WHAT IS BEING ASKED — Report how many lines below contain the word "healthy", and give only that number.

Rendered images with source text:
══════════════════════════════
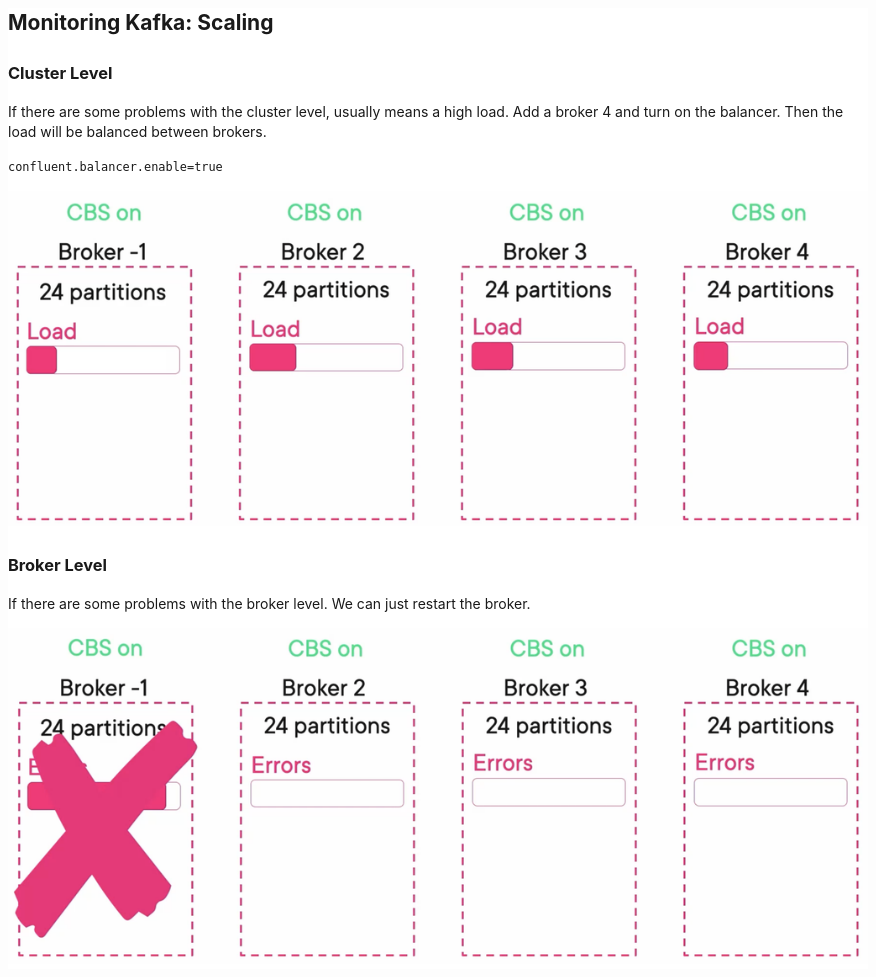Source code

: ## Monitoring Kafka: Scaling

### Cluster Level

If there are some problems with the cluster level, usually means a high load. Add a broker 4 and turn on the balancer. Then the load will be balanced between brokers.

```
confluent.balancer.enable=true
```

![image-20250322160005373](images/image-20250322160005373.png)

### Broker Level

If there are some problems with the broker level. We can just restart the broker.

![image-20250322160921472](images/image-20250322160921472.png)
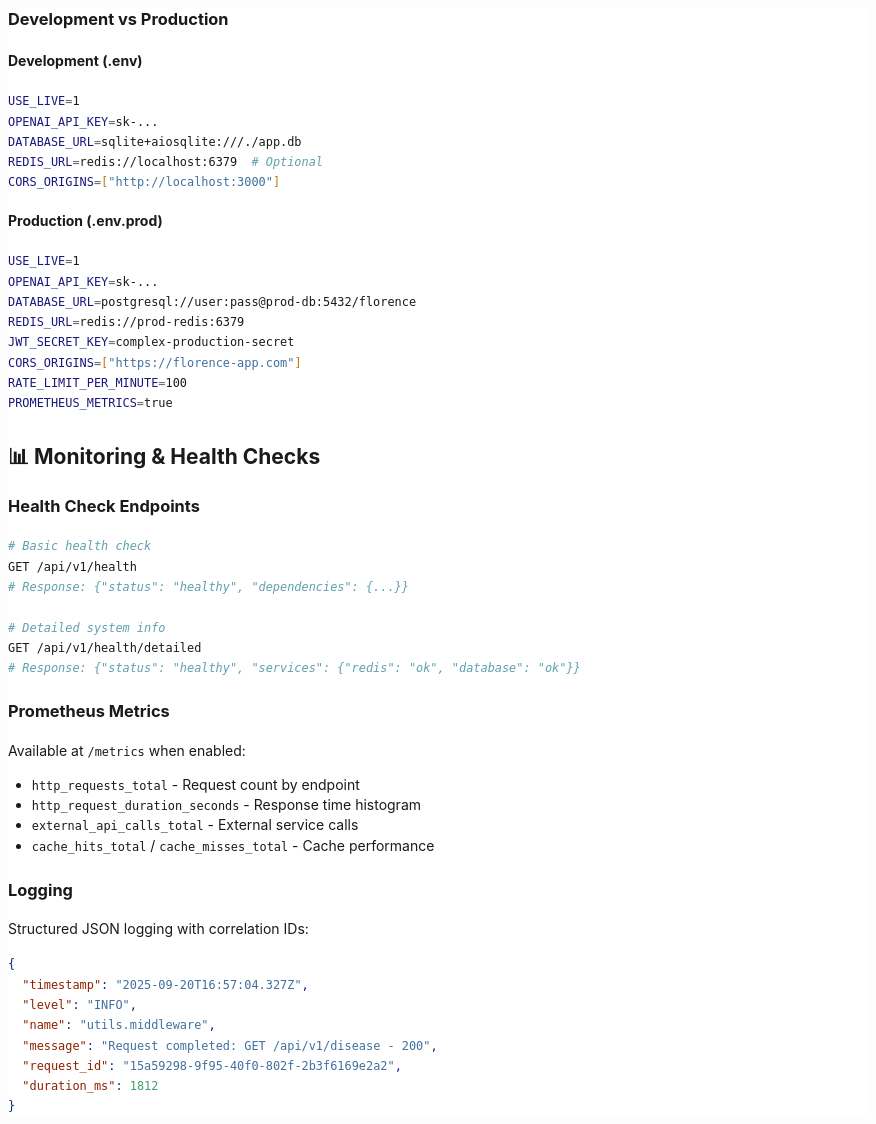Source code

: ### Development vs Production

#### Development (.env)
```bash
USE_LIVE=1
OPENAI_API_KEY=sk-...
DATABASE_URL=sqlite+aiosqlite:///./app.db
REDIS_URL=redis://localhost:6379  # Optional
CORS_ORIGINS=["http://localhost:3000"]
```

#### Production (.env.prod)
```bash
USE_LIVE=1
OPENAI_API_KEY=sk-...
DATABASE_URL=postgresql://user:pass@prod-db:5432/florence
REDIS_URL=redis://prod-redis:6379
JWT_SECRET_KEY=complex-production-secret
CORS_ORIGINS=["https://florence-app.com"]
RATE_LIMIT_PER_MINUTE=100
PROMETHEUS_METRICS=true
```

## 📊 Monitoring & Health Checks

### Health Check Endpoints
```bash
# Basic health check
GET /api/v1/health
# Response: {"status": "healthy", "dependencies": {...}}

# Detailed system info
GET /api/v1/health/detailed
# Response: {"status": "healthy", "services": {"redis": "ok", "database": "ok"}}
```

### Prometheus Metrics
Available at `/metrics` when enabled:
- `http_requests_total` - Request count by endpoint
- `http_request_duration_seconds` - Response time histogram
- `external_api_calls_total` - External service calls
- `cache_hits_total` / `cache_misses_total` - Cache performance

### Logging
Structured JSON logging with correlation IDs:
```json
{
  "timestamp": "2025-09-20T16:57:04.327Z",
  "level": "INFO",
  "name": "utils.middleware",
  "message": "Request completed: GET /api/v1/disease - 200",
  "request_id": "15a59298-9f95-40f0-802f-2b3f6169e2a2",
  "duration_ms": 1812
}
```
══════════════════════════════
EXERCISE SOLUTION — 2